:: Task directions ::
Please repeat the listing below exactly, but do not include its pictures.

:: Given data ::
*** Block opens ***

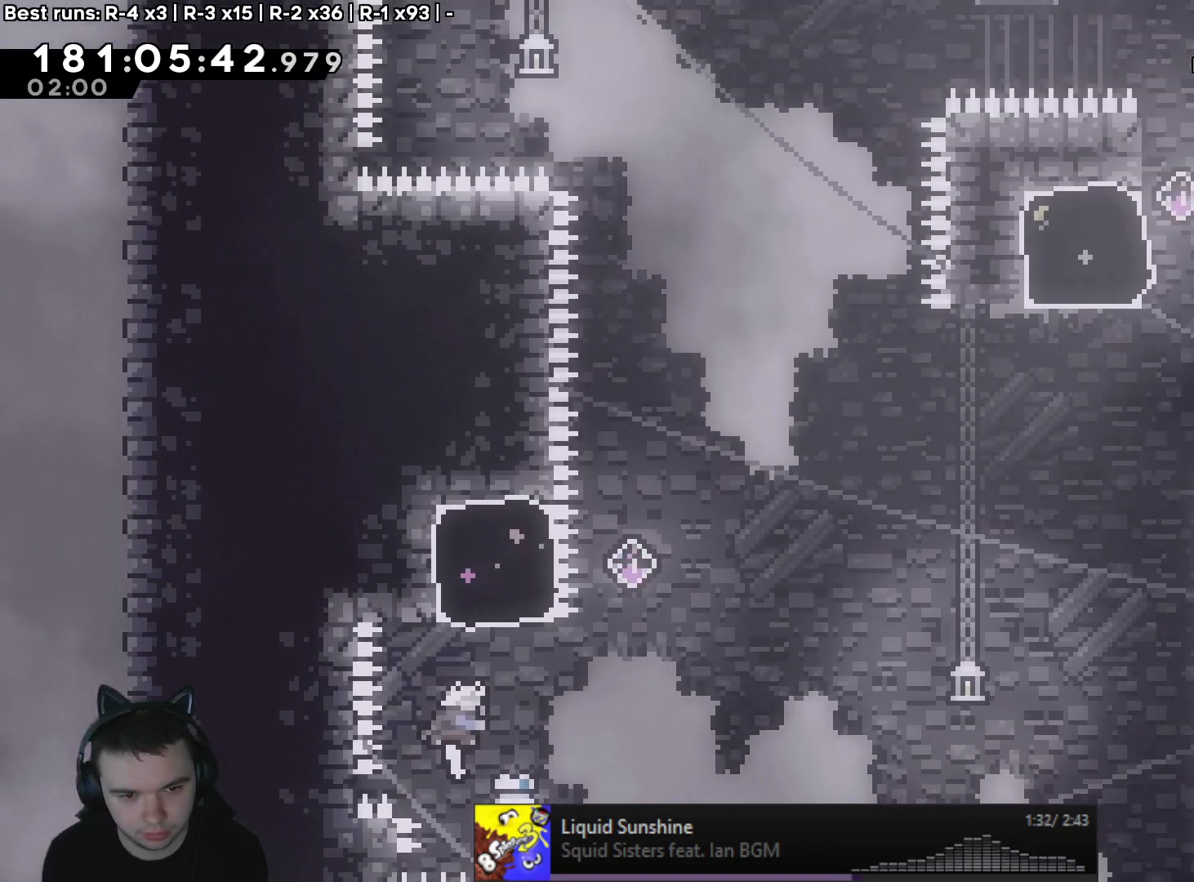
{"buttons": ["A"], "left_stick": "right", "right_stick": "center", "events": [[17, "X", "down"], [200, "X", "up"], [217, "A", "up"], [250, "A", "down"], [383, "left_stick", "right"]]}
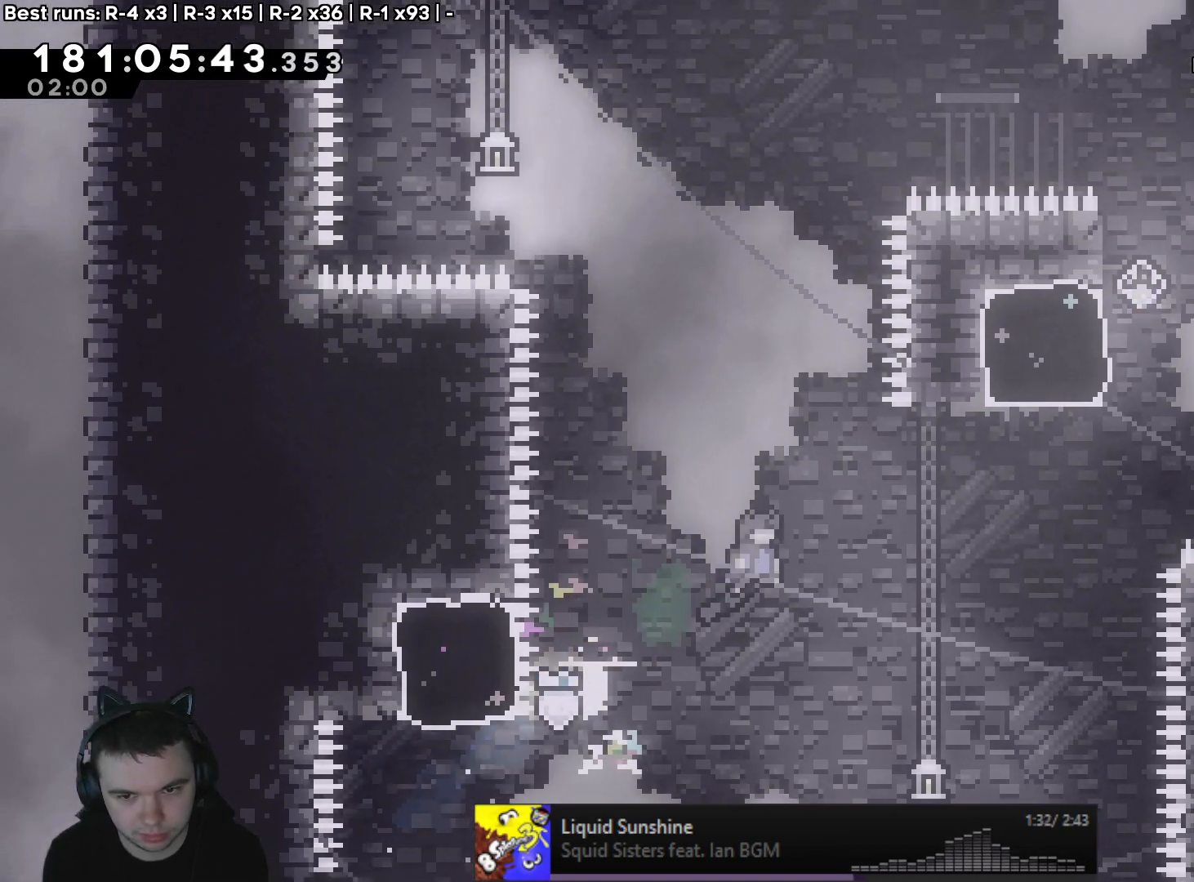
{"buttons": ["A", "X"], "left_stick": "up", "right_stick": "center", "events": [[300, "left_stick", "up"], [333, "X", "down"]]}
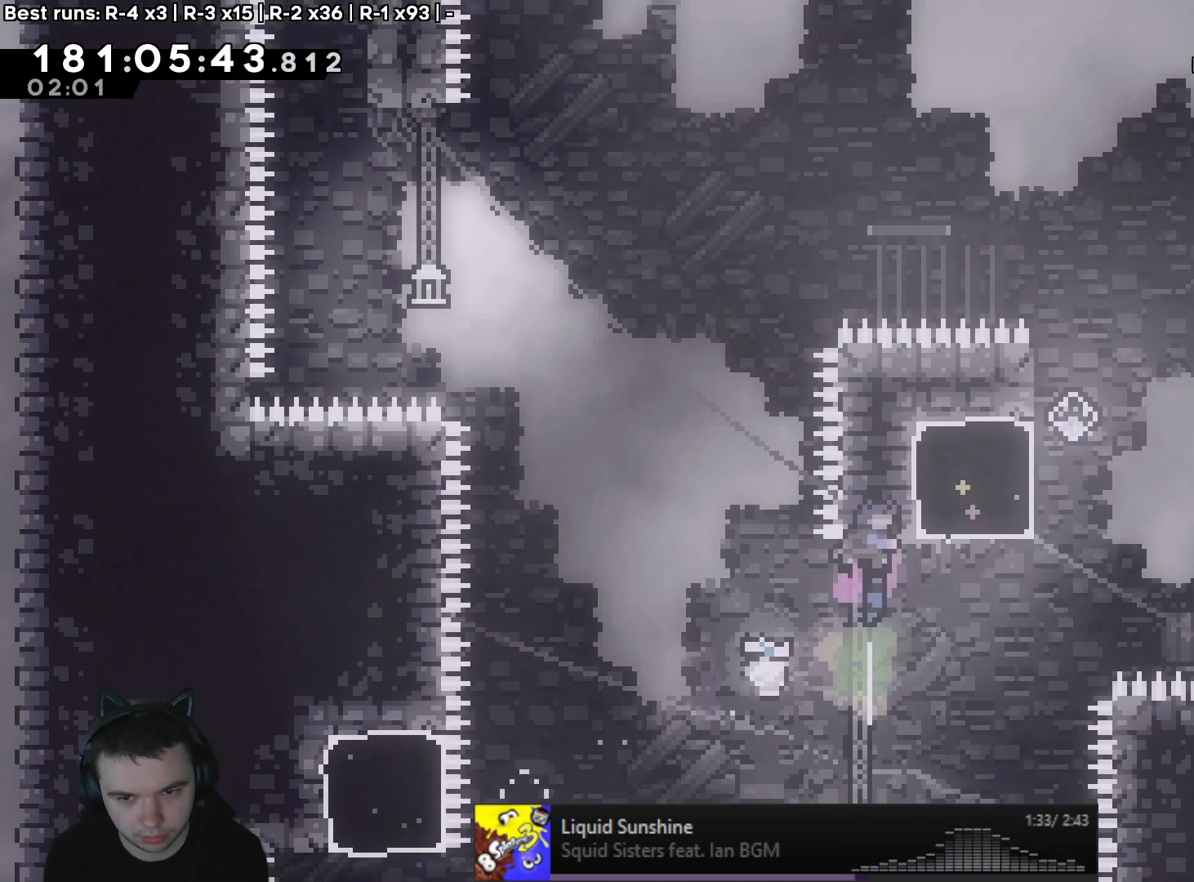
{"buttons": [], "left_stick": "right", "right_stick": "center", "events": [[83, "A", "up"], [83, "X", "up"], [100, "left_stick", "right"]]}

*** Block closes ***

:: Answer box ::
{"buttons": ["A"], "left_stick": "right", "right_stick": "center", "events": [[17, "X", "down"], [200, "X", "up"], [217, "A", "up"], [250, "A", "down"], [383, "left_stick", "right"]]}
{"buttons": ["A", "X"], "left_stick": "up", "right_stick": "center", "events": [[300, "left_stick", "up"], [333, "X", "down"]]}
{"buttons": [], "left_stick": "right", "right_stick": "center", "events": [[83, "A", "up"], [83, "X", "up"], [100, "left_stick", "right"]]}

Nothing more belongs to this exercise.